Claude skills for desktop automation: the two that ship inside Terminator.
Most articles on Claude skills walk through the first-party document set: xlsx, pdf, docx, csv. Useful, but it is the same skill format reading and writing files. Terminator goes one layer down. Two skill.md files ship in the repo at .claude/skills/. Both pair Anthropic's skill markdown with a 35-tool MCP server, so a phrase like connect to machine becomes a deterministic walk through Windows UIA, macOS AXUIElement, or Linux AT-SPI2 through one router. This page is about the wiring between those two layers and what it lets you ship.
The gap most writeups about this leave open
Read the existing material on Claude skills. You will find solid walkthroughs of the document set (one skill that reads PDFs, one that writes docx, one that diffs spreadsheets) and a lot of generic advice on writing skill.md frontmatter. What you will not find is a skill that actually drives the operating system. A skill that opens a remote VM, launches an installer, types into an internal admin tool, and screenshots the result. That is the workflow class skills are best suited for, and almost no public example shows it.

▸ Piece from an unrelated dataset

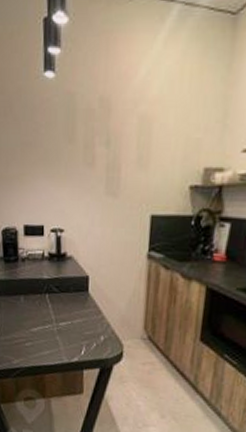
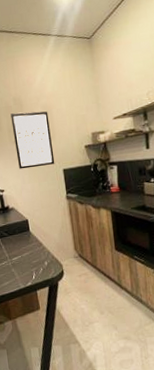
wall art: none [89,120,146,206] -> present [10,111,55,169]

The reason is plumbing. To do desktop work, the skill needs OS hands. Bash and Read and Write are not enough. You need a router that speaks UIAutomation on Windows, AXUIElement on macOS, and AT-SPI2 on Linux, with a stable selector grammar on top so Claude can call the same role:Button && name:Save on every platform. That router is what an MCP server like Terminator's gives you. The skill on top is the recipe. Both pieces ship together in the Terminator repo, in two specific files.
What the two skill files contain
Both skills are plain markdown. No build step, no Python helper, no embedded JavaScript. The work each one does lives entirely in the workflow Claude follows when the trigger phrase matches.

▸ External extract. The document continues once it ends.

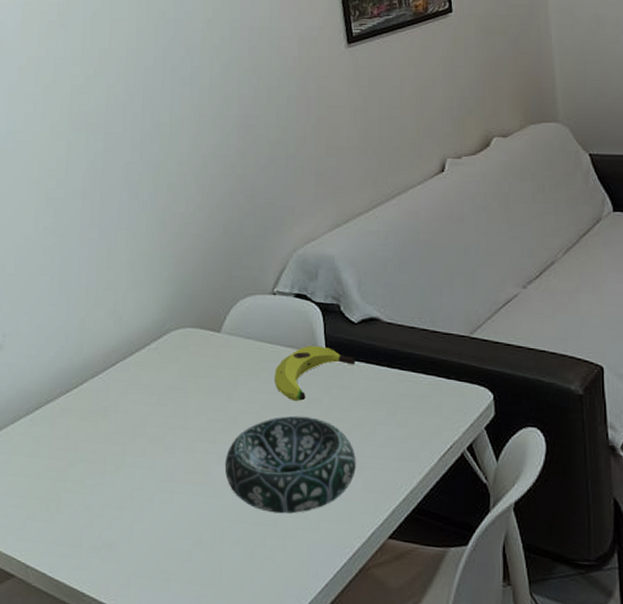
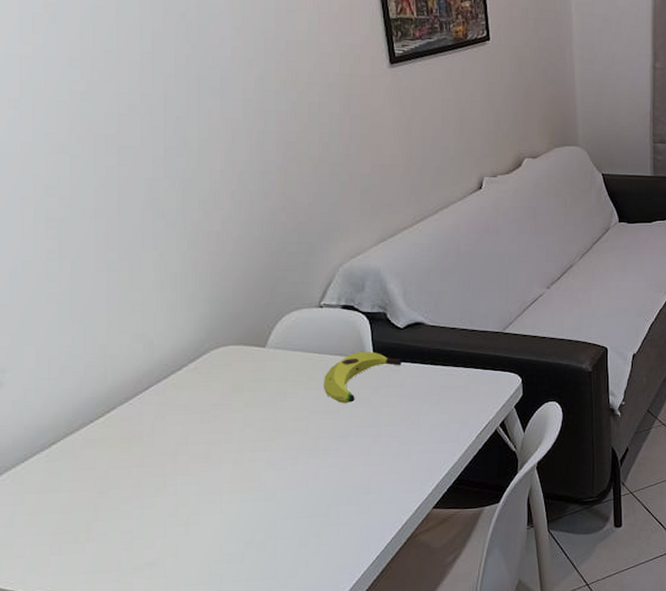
decorative bowl: present [224,415,356,514] -> none [275,416,403,505]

terminator-issue-reporter / skill.md
197 lines. Auto-activates on 'terminator issue', 'terminator bug', 'create issue', 'report bug'. Reads `~/.local/share/claude-cli-nodejs/Cache/*/mcp-logs-terminator-mcp-agent/*.txt` (or the LOCALAPPDATA path on Windows), extracts the last 100 log lines, drafts a GitHub issue body with env, repro YAML, and an immediate workaround.
remote-mcp / skill.md
212 lines. Frontmatter declares `allowed-tools: Bash, Read, Write`. Auto-activates on 'remote MCP', 'connect to machine', 'execute on remote'. Body holds a tool reference table mapping seven OS actions to `terminator mcp exec --url http://<IP>:8080/mcp <tool> '<json>'` calls.
35 #[tool(...)] macros
Defined inside `crates/terminator-mcp-agent/src/server.rs` (10,912 lines). Confirmed by `grep -c '#\[tool(' server.rs` returning 35. Each macro's `description` string is what Claude actually sees when picking a tool.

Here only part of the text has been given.